[Your objective] Please transcribe the lines below exactly, and leave every image behind.

[Data supplied]
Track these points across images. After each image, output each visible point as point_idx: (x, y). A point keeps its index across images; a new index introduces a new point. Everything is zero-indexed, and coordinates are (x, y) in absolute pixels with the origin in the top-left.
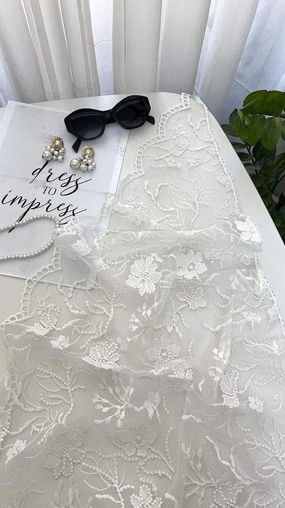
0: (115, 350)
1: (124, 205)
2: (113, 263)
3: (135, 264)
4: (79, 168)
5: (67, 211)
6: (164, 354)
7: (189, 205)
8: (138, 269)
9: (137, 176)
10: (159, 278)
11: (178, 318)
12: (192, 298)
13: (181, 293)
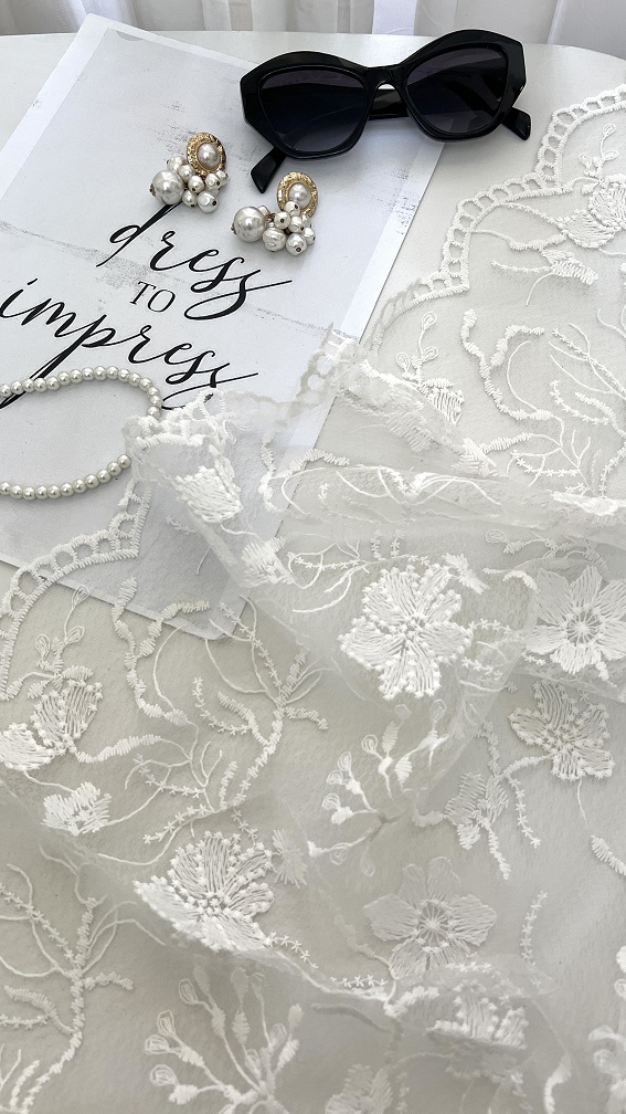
0: (261, 872)
1: (383, 376)
2: (310, 565)
3: (383, 580)
4: (260, 240)
5: (193, 371)
6: (433, 924)
7: (607, 410)
8: (390, 599)
9: (442, 292)
10: (461, 649)
11: (504, 802)
12: (565, 737)
13: (528, 713)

[Expected answer]
Track these points across images. After each image, output each visible point as point_idx: (x, y). A point keeps its index across images; a new index introduces a new point. Everything is zero-indexed, and coordinates are (x, y) in absolute pixels with the origin in the top-left.
0: (115, 350)
1: (124, 205)
2: (113, 263)
3: (135, 264)
4: (79, 168)
5: (67, 211)
6: (164, 354)
7: (189, 205)
8: (138, 269)
9: (137, 176)
10: (159, 278)
11: (178, 318)
12: (192, 298)
13: (181, 293)
0: (261, 872)
1: (383, 376)
2: (310, 565)
3: (383, 580)
4: (260, 240)
5: (193, 371)
6: (433, 924)
7: (607, 410)
8: (390, 599)
9: (442, 292)
10: (461, 649)
11: (504, 802)
12: (565, 737)
13: (528, 713)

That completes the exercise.